In cultural synthesis plans, there's always a lurking risk: that of pushing relativity to the very limits of extremism, with all that this entails. A deviation that good communication can help manage, monitor and, if possible, even turn positive

Diversity has always been a delicate word, to be treated with special care and attention. And today, after the tragic events of Charlie Hebdo, it is possibly even more. In the aftermath of the massacre, the whole world wonders about what will be the destiny of this notion, and whether the comforting image of the different nations standing side by side in the streets of Paris will be only the exception of the moment or the premise of a new direction.

 

Certainly in the case of Europe, still frozen between independentist pressures and desires of federalism, the issue is felt as particularly important and goes way beyond the “clash between civilizations” notorious problem, whether it is alleged or real. Reflecting on how to relate to external differences may help, in this sense, reconsider the way to manage internal differences with self-criticism.

 

After all, it is a fact that culture differences play an absolutely positive role for Europe. The only possibility of fulfillment of the Union truly lays in the valorisation of differences, which should be all included: never denied, at most managed and calibrated.
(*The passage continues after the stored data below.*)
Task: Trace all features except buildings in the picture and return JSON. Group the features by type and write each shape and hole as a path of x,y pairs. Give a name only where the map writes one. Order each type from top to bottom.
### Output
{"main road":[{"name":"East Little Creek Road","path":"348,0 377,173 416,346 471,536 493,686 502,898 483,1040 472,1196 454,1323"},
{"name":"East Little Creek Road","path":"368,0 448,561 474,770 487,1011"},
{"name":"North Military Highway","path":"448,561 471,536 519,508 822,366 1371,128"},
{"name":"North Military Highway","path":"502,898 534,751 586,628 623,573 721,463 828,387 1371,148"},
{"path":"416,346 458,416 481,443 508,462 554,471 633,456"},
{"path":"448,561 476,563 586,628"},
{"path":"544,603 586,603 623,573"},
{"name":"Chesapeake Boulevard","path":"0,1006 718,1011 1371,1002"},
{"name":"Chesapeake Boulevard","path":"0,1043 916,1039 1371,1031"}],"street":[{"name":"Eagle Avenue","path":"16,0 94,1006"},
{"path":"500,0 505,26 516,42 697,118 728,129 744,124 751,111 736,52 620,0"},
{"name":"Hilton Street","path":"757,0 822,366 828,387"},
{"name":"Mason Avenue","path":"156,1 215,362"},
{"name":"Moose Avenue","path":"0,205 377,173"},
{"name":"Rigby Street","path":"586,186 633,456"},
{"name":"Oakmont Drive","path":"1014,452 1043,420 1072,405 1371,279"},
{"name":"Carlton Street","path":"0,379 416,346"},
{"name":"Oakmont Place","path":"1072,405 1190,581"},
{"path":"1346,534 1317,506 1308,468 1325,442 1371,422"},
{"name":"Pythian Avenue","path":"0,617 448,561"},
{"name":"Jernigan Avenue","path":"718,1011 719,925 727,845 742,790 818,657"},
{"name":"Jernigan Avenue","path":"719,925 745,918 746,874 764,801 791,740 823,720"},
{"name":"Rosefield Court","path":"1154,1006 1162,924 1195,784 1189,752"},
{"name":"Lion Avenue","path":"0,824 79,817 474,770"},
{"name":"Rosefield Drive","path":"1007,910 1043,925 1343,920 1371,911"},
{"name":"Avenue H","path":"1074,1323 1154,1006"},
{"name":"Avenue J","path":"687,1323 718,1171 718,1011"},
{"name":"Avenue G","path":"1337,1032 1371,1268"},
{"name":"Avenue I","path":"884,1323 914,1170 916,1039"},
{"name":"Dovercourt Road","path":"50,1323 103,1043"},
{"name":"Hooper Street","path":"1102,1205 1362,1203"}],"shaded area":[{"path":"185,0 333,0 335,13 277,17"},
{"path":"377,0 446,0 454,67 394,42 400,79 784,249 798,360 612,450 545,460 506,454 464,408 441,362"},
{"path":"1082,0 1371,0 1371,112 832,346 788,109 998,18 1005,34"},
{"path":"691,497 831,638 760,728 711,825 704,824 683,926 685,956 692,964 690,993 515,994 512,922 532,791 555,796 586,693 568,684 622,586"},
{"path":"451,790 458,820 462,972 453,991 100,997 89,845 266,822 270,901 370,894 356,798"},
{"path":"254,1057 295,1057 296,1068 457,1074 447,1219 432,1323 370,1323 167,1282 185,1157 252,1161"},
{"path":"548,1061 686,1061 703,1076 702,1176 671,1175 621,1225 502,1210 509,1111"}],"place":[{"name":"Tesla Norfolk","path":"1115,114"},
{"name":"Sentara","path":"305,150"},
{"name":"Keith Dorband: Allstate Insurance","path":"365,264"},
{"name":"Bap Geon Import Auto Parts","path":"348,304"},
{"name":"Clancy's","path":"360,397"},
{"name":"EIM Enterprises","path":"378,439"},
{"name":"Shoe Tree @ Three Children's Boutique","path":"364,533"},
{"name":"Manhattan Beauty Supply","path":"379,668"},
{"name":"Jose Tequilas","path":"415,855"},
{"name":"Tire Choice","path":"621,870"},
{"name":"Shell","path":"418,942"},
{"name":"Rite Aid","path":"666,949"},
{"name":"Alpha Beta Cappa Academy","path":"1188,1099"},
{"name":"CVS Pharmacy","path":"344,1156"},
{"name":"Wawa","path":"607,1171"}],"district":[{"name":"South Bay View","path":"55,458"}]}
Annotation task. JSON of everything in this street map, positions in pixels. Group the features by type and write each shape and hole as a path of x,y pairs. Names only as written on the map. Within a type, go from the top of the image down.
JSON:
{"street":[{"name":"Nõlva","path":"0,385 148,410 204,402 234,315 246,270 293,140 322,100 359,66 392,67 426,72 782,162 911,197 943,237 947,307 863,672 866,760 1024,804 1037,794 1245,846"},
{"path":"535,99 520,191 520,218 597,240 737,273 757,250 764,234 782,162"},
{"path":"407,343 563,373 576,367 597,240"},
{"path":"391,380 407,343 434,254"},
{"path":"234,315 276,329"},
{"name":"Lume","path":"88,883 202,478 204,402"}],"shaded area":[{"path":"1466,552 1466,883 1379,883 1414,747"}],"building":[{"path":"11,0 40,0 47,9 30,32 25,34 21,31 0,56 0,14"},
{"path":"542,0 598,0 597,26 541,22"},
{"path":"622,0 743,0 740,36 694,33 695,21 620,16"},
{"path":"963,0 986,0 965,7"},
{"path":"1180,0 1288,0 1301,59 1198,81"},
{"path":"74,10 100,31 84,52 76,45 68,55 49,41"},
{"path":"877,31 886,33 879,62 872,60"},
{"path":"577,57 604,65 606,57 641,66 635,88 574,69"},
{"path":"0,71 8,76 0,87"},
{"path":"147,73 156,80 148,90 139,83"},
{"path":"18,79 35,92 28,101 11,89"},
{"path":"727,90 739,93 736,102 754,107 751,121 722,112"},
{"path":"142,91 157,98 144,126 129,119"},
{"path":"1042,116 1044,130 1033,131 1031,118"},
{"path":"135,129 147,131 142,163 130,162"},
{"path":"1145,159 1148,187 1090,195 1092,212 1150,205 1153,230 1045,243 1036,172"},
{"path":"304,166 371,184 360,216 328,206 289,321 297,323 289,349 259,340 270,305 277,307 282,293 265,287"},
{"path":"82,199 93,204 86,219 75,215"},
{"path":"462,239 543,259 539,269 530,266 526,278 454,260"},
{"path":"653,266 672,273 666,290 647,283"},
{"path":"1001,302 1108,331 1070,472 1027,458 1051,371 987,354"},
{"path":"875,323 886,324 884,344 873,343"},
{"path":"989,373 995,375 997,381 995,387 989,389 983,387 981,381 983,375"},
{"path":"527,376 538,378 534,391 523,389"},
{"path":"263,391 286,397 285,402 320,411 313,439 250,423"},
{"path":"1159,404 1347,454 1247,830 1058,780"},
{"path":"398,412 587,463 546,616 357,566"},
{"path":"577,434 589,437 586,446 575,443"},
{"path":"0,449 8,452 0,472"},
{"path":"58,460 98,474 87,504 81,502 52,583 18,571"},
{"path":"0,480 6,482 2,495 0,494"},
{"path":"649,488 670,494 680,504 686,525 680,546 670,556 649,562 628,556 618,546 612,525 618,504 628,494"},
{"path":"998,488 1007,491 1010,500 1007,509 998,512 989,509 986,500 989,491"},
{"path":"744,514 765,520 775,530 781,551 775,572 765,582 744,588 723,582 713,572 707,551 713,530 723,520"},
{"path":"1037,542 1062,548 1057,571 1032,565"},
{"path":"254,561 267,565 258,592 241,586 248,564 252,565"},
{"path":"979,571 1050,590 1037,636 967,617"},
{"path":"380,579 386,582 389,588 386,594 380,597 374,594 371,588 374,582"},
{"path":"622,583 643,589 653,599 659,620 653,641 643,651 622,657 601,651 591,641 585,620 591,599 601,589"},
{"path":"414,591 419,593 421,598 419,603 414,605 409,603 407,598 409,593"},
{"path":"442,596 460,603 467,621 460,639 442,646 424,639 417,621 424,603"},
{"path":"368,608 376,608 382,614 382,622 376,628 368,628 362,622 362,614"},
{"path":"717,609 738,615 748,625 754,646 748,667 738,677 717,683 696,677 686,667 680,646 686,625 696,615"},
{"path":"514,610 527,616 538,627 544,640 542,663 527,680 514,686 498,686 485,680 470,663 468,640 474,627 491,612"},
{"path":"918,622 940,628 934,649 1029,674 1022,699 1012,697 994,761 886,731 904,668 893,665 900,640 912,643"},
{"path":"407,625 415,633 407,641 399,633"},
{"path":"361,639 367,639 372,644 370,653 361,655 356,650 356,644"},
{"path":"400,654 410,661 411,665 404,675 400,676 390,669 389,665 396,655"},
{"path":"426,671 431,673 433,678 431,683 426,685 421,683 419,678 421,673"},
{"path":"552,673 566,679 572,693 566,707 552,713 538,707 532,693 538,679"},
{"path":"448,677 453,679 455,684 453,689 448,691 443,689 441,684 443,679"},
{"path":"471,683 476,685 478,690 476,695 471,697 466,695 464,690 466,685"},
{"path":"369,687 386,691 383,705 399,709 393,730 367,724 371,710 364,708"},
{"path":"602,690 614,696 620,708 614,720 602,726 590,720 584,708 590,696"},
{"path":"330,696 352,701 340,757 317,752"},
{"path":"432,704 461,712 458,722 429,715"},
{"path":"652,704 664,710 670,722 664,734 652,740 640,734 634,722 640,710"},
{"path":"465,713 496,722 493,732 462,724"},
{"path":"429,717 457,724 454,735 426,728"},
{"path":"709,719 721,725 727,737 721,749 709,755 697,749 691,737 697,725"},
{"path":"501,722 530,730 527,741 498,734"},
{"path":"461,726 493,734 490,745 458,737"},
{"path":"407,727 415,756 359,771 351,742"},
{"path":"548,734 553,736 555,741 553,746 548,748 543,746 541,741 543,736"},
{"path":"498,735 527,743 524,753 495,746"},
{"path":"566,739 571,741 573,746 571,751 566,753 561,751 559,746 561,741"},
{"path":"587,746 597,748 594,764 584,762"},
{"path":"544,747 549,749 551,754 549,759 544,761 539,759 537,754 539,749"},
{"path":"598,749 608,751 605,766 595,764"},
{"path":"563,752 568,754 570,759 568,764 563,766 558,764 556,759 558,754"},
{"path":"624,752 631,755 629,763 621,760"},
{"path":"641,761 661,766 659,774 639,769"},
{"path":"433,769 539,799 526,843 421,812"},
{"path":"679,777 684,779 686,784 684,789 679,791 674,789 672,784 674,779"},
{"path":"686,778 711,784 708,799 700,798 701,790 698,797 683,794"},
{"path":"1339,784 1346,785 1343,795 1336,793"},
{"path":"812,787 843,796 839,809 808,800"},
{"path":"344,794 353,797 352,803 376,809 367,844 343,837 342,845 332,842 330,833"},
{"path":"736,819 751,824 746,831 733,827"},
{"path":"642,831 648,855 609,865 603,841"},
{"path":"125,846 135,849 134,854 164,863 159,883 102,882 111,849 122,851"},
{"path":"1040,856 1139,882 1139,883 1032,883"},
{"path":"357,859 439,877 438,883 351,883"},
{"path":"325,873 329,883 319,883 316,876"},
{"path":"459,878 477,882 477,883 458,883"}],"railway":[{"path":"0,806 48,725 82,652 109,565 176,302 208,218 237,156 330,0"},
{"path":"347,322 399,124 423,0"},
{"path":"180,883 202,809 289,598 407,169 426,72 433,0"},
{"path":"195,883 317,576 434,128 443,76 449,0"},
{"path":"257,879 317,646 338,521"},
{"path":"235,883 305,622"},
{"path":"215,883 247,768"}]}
In the end, even extremisms are just exaggerated valorisations of microcultures and therefore, in some ways, they represent a healthy virus inside the system, something able to provide it with the needed antibodies.

 

So the problem of European communication is not to make differences uniform or suffocate them, but to develop above first level cultures an additional, higher and visionary culture, able to “hold together” without losses or exclusions. A further identity: this is the open challenge of the European project.